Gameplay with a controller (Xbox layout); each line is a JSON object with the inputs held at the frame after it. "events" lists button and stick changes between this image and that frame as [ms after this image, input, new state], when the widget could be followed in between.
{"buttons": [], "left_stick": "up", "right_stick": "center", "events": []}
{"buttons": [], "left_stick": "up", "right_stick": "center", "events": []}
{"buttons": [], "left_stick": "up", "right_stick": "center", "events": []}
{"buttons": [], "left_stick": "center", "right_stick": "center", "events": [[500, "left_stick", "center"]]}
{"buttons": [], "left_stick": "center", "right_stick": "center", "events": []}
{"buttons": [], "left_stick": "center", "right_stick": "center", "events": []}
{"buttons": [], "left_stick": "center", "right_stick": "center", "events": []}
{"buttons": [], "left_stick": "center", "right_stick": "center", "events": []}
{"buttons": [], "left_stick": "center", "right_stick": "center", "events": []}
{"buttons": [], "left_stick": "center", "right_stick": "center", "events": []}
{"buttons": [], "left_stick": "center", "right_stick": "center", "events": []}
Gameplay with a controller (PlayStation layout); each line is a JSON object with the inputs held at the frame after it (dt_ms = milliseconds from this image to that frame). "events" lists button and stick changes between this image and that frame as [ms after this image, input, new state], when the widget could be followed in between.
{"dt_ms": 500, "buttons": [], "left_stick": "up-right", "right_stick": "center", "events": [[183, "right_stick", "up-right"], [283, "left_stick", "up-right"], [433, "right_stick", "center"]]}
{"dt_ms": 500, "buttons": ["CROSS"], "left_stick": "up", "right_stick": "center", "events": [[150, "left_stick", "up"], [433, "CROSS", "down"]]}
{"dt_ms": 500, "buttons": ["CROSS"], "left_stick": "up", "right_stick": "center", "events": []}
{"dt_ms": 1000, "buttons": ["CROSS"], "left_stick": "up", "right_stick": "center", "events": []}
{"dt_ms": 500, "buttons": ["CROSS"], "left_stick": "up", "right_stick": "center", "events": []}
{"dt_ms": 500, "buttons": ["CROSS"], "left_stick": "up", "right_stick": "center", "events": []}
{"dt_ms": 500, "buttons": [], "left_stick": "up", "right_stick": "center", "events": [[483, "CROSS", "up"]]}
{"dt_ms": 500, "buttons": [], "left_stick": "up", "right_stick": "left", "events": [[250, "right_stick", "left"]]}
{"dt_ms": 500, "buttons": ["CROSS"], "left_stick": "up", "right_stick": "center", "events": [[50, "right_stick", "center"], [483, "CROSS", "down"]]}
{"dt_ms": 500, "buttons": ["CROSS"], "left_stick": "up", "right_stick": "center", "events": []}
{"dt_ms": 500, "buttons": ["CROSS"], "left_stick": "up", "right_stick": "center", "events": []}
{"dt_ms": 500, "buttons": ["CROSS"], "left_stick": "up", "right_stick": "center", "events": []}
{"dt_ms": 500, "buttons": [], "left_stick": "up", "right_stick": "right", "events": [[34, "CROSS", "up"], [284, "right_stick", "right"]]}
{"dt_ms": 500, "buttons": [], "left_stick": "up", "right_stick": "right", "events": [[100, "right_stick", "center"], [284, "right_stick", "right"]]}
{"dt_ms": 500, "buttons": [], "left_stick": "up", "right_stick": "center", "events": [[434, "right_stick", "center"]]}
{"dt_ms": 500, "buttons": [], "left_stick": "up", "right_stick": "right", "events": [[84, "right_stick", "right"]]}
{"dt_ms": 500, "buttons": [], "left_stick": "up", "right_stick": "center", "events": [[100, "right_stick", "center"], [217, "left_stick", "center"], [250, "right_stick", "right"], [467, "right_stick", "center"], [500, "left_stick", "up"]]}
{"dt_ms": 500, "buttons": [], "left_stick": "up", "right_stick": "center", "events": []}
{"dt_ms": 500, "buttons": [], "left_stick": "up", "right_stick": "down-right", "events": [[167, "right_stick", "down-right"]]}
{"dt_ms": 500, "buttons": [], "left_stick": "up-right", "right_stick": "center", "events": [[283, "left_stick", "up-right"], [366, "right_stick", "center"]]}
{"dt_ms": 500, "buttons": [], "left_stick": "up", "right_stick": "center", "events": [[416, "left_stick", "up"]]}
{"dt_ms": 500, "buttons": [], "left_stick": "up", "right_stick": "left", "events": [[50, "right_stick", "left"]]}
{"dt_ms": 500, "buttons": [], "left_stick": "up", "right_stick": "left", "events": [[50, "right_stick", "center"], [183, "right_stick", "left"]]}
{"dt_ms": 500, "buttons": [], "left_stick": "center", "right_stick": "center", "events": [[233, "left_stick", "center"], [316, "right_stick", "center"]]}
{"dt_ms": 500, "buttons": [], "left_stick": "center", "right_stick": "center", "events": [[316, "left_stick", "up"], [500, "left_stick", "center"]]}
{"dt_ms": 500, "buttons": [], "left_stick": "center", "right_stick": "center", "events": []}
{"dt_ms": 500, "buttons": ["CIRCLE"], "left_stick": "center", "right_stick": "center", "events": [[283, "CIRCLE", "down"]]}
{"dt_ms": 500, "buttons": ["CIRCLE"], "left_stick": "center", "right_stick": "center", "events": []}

+--

(Exercise instructions): Some of the data mentions "CIRCLE". Copy every line where it does.

(Answer for this exercise):
{"dt_ms": 500, "buttons": ["CIRCLE"], "left_stick": "center", "right_stick": "center", "events": [[283, "CIRCLE", "down"]]}
{"dt_ms": 500, "buttons": ["CIRCLE"], "left_stick": "center", "right_stick": "center", "events": []}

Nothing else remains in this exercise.